Al crocevia fra le tre tematiche stanno i lavori presentati da Benji Boyadgian: l’artista israeliano è stato, insieme a Riccardo Arena, il più tenace nello scoprire il territorio armeno, concentrandosi non tanto sui magnifici monasteri quanto sulle rovine più antiche, preistoriche.
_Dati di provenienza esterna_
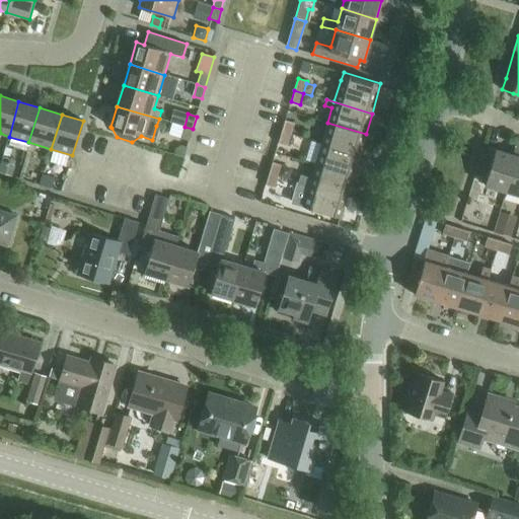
[(285,121),(282,132),(291,135),(294,123),(285,121)]
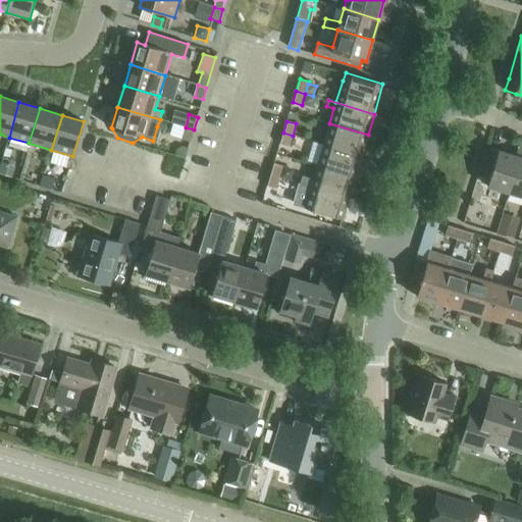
[(329,123),(323,145),(361,156),(368,135),(329,123)]
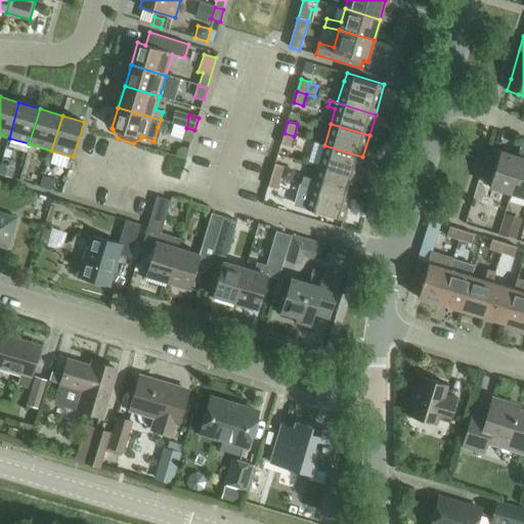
[(182,140),(190,142),(194,130),(186,128),(182,140)]
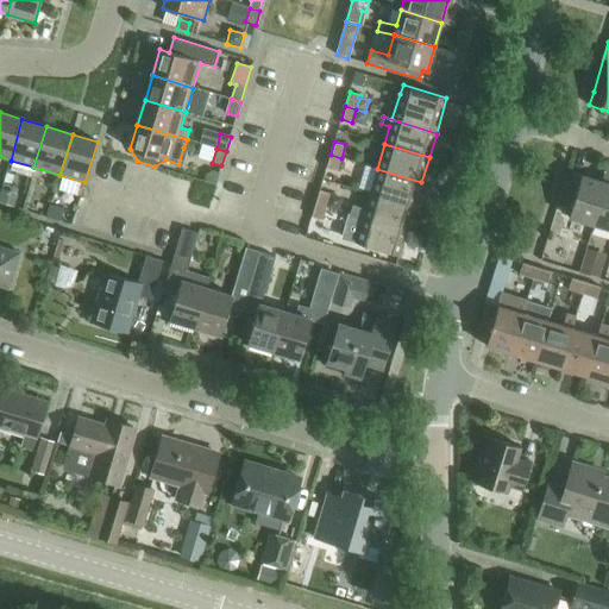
[(331,155),(326,168),(338,171),(338,170),(346,173),(350,162),(341,159),(341,158),(331,155)]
Da qui è nata una serie di disegni che “mescola differenti eredità archeologiche”, ci ha raccontato Boyadgian, “per mostrare la futilità di ogni epoca”. Allo stesso modo, le due sculture, con specchi, lenti e ossidiana, conducono su false piste interpretative: il fine è, in piena coerenza con il fine di Daumal, riconoscere se stessi.
Quanto alle mappature, anche in questo caso il medesimo approccio ha condotto ad esiti assai differenti l’uno dall’altro: Aleksey Manukyan ha lavorato con la tecnica del frottage, trasformando ampie porzioni di decorazioni murali in teorici francobolli, macro-micro-cartografie urbane; Thibault De Gialluly ha invece reso irriconoscibile la propria mappatura, intersecando fino all’inintelligibilità i layer di cui è costituita. Ma la ricchezza maggiore di dettagli è fornita da Riccardo Arena, che dispiega in tre dimensioni la topografia mistica del Monte Analogo e ne ricava una sequenza di disegni e fotografie, sculture e rocce, mappe astronomiche e tori minoici: lui pure ha viaggiato a lungo in Armenia e ha colto nel profondo il messaggio interrotto lasciato da René Daumal – l’interminabilità della ricerca della vetta.